10. Error Recovery
When a function call fails in production, the difference between a resilient system and a broken one comes down to error recovery strategy. Function calls can fail for many reasons: tool execution errors, malformed responses, model-generated invalid parameters, network timeouts, or resource exhaustion on the local model server.
Understanding Error Types
Function calling errors fall into three broad categories:
Model-side failures occur when the model generates malformed JSON, missing required parameters, or parameters that fail validation. For example, asking a date parsing function to handle "next thursday" when the function expects ISO 8601 format.
Tool-side failures occur when the tool executes but encounters an error—file not found, database connection refused, API rate limit hit, or timeout exceeded.
Infrastructure failures occur at the system level: Ollama server crashed, GPU memory exhausted, model failed to load, or network partition between components.
Recovery Patterns
from enum import Enum
from typing import Any, Optional
import json
class RecoveryStrategy(Enum):
RETRY = "retry"
FALLBACK = "fallback"
SKIP = "skip"
ABORT = "abort"
def handle_tool_error(
error: Exception,
tool_name: str,
attempt: int,
max_retries: int = 3
) -> tuple[RecoveryStrategy, Optional[str]]:
"""Determine recovery strategy based on error type."""
# Non-retryable errors
if isinstance(error, json.JSONDecodeError):
return RecoveryStrategy.SKIP, f"Malformed response from {tool_name}"
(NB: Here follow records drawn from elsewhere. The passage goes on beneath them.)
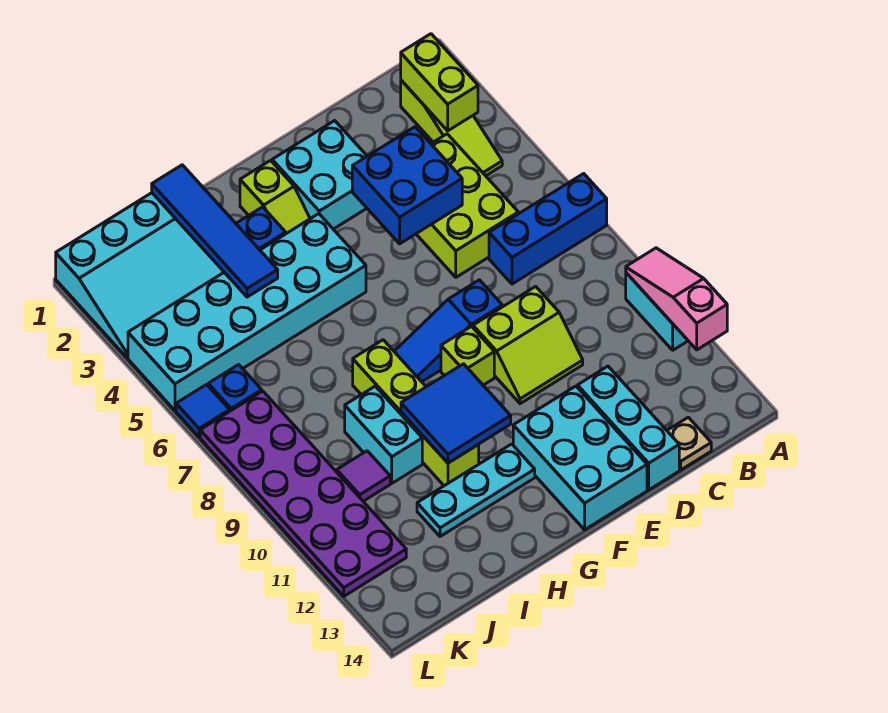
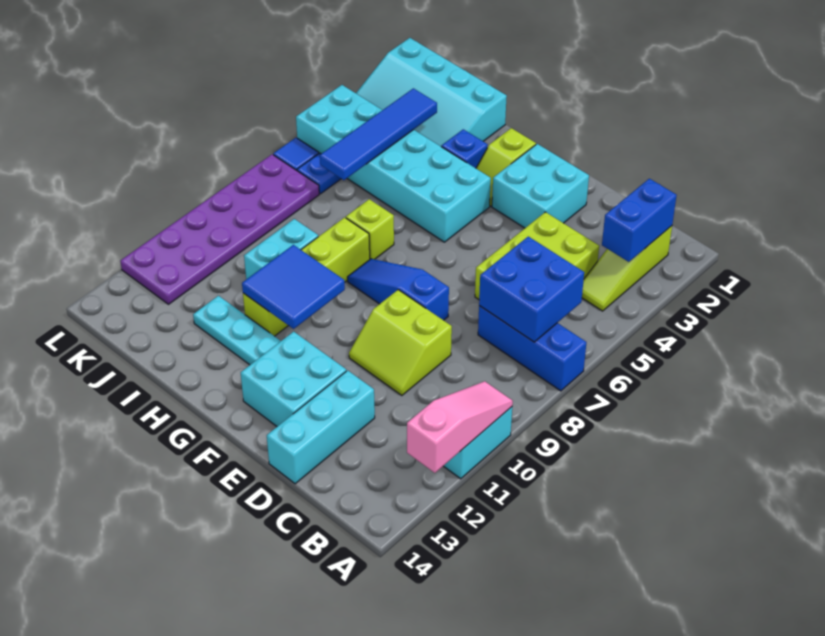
lime 1x2 brick [401,34,478,131] -> blue 1x2 brick [602,179,677,262]
tan 1x1 plate [667,417,711,470] -> none
blue 2x2 brick [352,127,462,244] -> blue 2x2 brick moved to [479,237,584,342]
cyan 2x3 brick [513,386,647,530] -> cyan 2x2 brick [241,331,346,426]
lime 1x1 brick [441,326,494,385] -> lime 1x1 brick moved to [346,199,394,259]
blue 1x4 tile [152,165,278,297] -> blue 1x4 tile moved to [320,88,437,180]
purple 1x1 tile [337,451,390,501] -> none

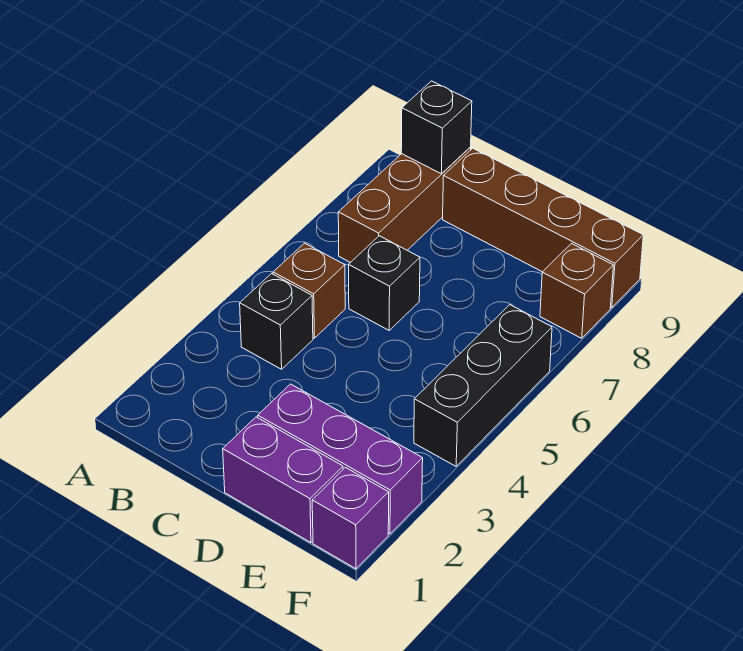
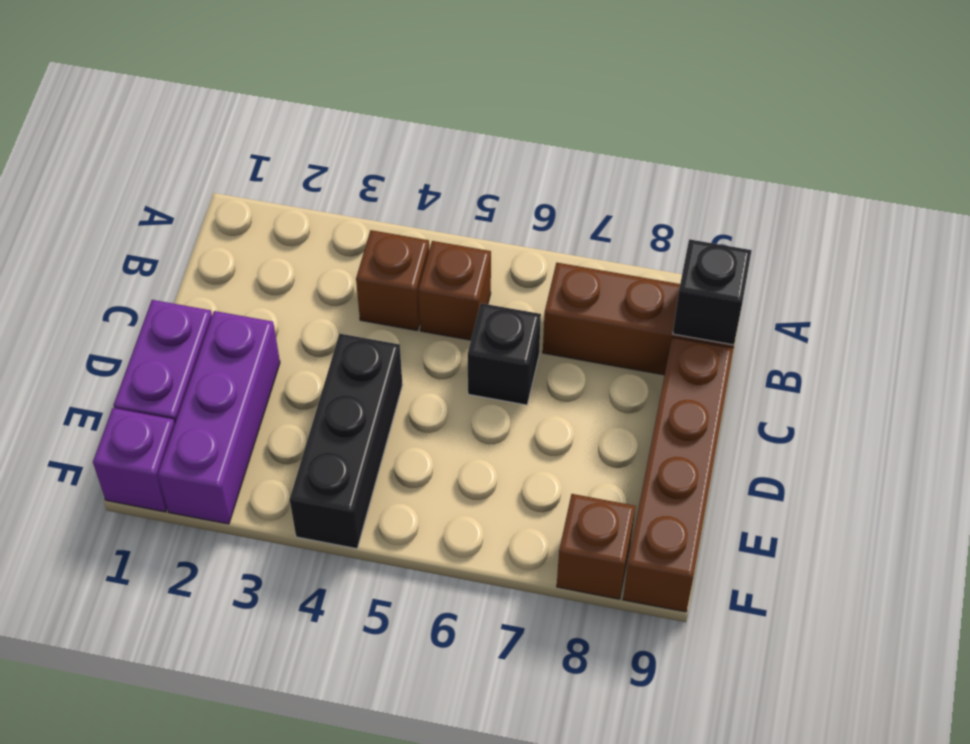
black 1x1 brick [240,274,313,369] -> brown 1x1 brick [356,230,429,331]
black 1x3 brick [414,305,552,466] -> black 1x3 brick turned to [290,334,403,549]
if isinstance(error, FileNotFoundError):
return RecoveryStrategy.ABORT, f"Required file missing for {tool_name}"
# Retryable errors
if attempt < max_retries:
if isinstance(error, TimeoutError):
return RecoveryStrategy.RETRY, f"Timeout on attempt {attempt + 1}"
if isinstance(error, ConnectionError):
return RecoveryStrategy.RETRY, f"Connection issue on attempt {attempt + 1}"
# Max retries exceeded
return RecoveryStrategy.FALLBACK, f"Max retries reached for {tool_name}"
Graceful Degradation
When a tool fails and no fallback exists, the system should continue operating with degraded capability rather than crashing:
class ToolRegistry:
def __init__(self):
self.tools: dict[str, callable] = {}
self.fallbacks: dict[str, callable] = {}
self.degraded_mode: bool = False
def execute_with_recovery(
self,
tool_name: str,
parameters: dict[str, Any]
) -> Any:
try:
return self.tools[tool_name](**parameters)
except Exception as e:
strategy, message = handle_tool_error(
e, tool_name, attempt=1
)
if strategy == RecoveryStrategy.FALLBACK:
if tool_name in self.fallbacks:
return self.fallbacks[tool_name](**parameters)
if strategy == RecoveryStrategy.SKIP:
self.degraded_mode = True
return {"error": message, "degraded": True}
raise ToolExecutionError(message)
Logging for Debugging
Every recovery action should emit structured logs for post-mortem analysis:
import structlog
logger = structlog.get_logger()
def log_recovery_event(
tool_name: str,
error: Exception,
strategy: RecoveryStrategy,
context: dict
):
logger.warning(
"tool_recovery_triggered",
tool=tool_name,
error_type=type(error).__name__,
error_message=str(error),
strategy=strategy.value,
**context
)
Implement a retry mechanism with exponential backoff for your tool executor, logging each attempt with the error type and backoff duration. Test it by temporarily disabling a tool and observing the recovery sequence.